Despite a long-lived association compared to EU, ASEAN couldn’t match the power of EU. Today, ASEAN is striving to survive in the international realm with China and US increasing their power continuously. With nowhere close to meeting its economic integration, ASEAN Economic Community lacks a common regulatory framework, preventing ASEAN from becoming a huge economic player. The diversity among members with regard to economic development is a barrier here. The regulatory environments, levels of government intervention in the economy, physical infrastructure, and so on are just incredibly diverse. ASEAN has devastatingly failed in tackling Human Rights Crisis, the current example being the Myanmar’s Rohingya catastrophe.

According to Eduardo C Tadem “ASEAN as a community has been a failure so far, as the notion of national sovereignty continues to undermine its integration while the identity of the grouping has get to crystallize”.


The headlong rush towards regionalism has gained new momentum in recent years. As the world witnesses the globe shrinking with the advancement of technology and the increasing interdependence states have upon one another, it is hard not to detect the numerous weaknesses and unaddressed atrocities that lay within the system of ‘globalized’ international relations. In this complex structure, we can’t place regional blocs and the current of regionalism separately. They are quite intermingled and yet distinct. The regional blocs have however fallen weak in opposing globalization. The failure of regional blocs to remain integrated or to economically-politically strengthen themselves has not let them stand against globalization. On the other hand, the number of countries globalizing is ever rising.
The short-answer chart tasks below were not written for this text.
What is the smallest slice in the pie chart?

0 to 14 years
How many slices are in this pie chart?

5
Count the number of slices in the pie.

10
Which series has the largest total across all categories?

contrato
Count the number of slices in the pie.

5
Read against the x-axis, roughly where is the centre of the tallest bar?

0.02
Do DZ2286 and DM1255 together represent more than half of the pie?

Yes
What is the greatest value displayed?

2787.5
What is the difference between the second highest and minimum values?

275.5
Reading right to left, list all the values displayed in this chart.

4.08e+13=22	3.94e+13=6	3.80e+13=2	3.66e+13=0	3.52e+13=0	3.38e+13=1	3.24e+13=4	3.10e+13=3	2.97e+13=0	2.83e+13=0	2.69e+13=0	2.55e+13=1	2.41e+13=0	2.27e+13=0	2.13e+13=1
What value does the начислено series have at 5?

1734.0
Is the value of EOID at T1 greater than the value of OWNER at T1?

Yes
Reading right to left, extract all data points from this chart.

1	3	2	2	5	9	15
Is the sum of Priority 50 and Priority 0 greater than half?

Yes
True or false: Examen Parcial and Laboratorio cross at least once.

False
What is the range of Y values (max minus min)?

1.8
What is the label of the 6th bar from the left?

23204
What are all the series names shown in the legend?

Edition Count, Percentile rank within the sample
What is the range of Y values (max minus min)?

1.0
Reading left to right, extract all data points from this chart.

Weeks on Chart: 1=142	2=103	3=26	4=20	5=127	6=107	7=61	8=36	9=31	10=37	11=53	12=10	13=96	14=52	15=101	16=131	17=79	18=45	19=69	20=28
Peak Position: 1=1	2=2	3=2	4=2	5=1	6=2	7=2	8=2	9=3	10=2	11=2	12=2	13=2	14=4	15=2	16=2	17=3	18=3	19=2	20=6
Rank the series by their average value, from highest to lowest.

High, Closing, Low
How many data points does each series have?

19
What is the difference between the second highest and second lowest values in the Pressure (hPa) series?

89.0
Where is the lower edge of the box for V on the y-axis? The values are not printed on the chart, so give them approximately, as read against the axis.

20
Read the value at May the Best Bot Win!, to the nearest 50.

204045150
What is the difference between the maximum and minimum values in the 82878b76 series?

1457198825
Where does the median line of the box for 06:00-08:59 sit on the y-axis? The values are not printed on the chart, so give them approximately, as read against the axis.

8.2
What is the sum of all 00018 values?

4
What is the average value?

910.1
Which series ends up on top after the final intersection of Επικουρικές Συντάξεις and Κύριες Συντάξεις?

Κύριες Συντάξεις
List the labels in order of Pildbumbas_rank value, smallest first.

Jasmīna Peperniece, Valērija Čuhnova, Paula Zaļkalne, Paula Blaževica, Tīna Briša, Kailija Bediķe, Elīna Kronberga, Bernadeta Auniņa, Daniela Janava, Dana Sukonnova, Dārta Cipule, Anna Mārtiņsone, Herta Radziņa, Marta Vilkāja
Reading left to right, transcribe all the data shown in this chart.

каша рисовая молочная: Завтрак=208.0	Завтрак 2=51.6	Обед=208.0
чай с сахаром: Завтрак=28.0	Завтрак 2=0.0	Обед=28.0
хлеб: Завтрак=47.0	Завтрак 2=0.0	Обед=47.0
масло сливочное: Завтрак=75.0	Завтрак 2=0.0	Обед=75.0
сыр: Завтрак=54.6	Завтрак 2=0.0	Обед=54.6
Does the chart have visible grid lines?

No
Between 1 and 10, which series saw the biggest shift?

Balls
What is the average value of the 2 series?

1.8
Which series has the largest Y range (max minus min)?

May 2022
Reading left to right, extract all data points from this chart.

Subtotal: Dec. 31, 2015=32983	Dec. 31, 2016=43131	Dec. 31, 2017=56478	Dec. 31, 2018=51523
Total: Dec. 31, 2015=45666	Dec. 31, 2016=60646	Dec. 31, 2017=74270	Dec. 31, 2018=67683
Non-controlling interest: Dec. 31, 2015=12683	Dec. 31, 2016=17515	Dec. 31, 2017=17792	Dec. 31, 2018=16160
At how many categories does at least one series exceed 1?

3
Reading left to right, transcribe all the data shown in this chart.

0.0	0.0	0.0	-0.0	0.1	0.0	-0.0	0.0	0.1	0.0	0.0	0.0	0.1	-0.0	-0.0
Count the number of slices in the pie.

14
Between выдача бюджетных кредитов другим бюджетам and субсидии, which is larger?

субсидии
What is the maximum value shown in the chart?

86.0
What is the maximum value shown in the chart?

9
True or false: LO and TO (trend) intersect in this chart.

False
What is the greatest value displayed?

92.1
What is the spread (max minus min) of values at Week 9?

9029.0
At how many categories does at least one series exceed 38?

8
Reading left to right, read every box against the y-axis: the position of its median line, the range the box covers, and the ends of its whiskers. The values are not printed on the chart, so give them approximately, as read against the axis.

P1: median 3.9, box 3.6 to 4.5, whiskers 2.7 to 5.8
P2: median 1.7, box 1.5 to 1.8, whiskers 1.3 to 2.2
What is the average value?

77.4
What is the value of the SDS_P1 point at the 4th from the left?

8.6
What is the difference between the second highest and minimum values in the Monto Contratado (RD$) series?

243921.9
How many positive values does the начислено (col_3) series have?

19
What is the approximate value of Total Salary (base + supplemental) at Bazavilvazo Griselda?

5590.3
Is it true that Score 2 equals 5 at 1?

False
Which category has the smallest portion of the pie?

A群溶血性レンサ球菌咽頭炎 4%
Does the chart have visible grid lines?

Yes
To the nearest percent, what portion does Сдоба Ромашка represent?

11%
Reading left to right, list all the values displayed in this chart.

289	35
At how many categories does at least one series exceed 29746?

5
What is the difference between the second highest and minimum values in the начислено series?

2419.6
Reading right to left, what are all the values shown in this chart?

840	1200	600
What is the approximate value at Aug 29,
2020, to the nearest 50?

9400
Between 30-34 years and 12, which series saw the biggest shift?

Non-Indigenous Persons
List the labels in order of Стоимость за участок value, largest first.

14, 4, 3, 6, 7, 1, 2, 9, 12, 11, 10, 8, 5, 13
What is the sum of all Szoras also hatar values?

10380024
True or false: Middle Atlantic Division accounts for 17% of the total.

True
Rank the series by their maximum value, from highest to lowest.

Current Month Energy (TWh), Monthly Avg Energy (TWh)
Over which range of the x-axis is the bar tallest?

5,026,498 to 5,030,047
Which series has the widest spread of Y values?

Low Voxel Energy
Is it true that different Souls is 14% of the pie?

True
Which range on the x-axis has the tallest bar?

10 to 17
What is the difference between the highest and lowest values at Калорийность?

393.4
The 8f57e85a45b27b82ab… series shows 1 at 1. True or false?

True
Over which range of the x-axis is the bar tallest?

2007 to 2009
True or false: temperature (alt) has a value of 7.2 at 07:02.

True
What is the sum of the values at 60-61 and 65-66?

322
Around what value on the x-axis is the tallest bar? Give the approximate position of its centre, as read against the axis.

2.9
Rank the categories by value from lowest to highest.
There are incidents of strong regionalism against globalization, like North American Free Trade Agreement’s (NAFTA) stabilization and increase of Mexico’s political and economic policies. A major weakness globalization embodies, is its inability to effectively address transnational security and political issues. Globalization is selective and while some gain profit from the implementation of neo-liberalist principles, others are found to suffer at their hands. Hence regional organizations have been created to address more local problems and to prevent foreign intervention. Besides security, globalization has failed in ensuring that multilateral political legislation be implemented throughout the world. For example, the Kyoto Protocol as well as the Climate Change Conference in Copenhagen implemented very few binding regulations in a world where globalization has made pollution transnational.

Regionalism has responded to cultural globalization through an increase in cultural identity and the rise of regionalist parties. With the increasing sense of regionalism growing in the world to essentially make up for the weaknesses modern globalization has failed to address, the question remains if the world is moving away from global unity. However, the buildup of regionalism is made only possible by the sheer width of the world that globalization encompasses and thus could not replace the system in which it exists. With multiple multilateral institutions holding regulations over regional bodies, it is very hard for globalization and international multilateral systems to be overturned. In addition, with the rise of interregionalism, or the pursuit of formalized intergovernmental relations with respect to relationships across distinct regions, the world is able to act cohesively on a larger scale.

In the face of weakly tamed globalizing world, it has been argued that states have responded through regionalizing in order to preserve economic, political, and cultural stability. It should be concluded that regionalist blocs have resulted mostly out of the current system’s inability to address ad hoc situations occurring in various fields throughout the world; not to mention, they have also resulted from the unpredictable future the globalizing world offers with its varying economics, political motivations, and cultural migrations. Although it could be argued that regionalism is simply placing the international system on a larger scale, the amount of stability and regulation that comes with regionalism is incomparable. Therefore, it has been properly argued that regionalism is in fact a building bloc of achieving global peace and cohesiveness through its more specified and regulative approach.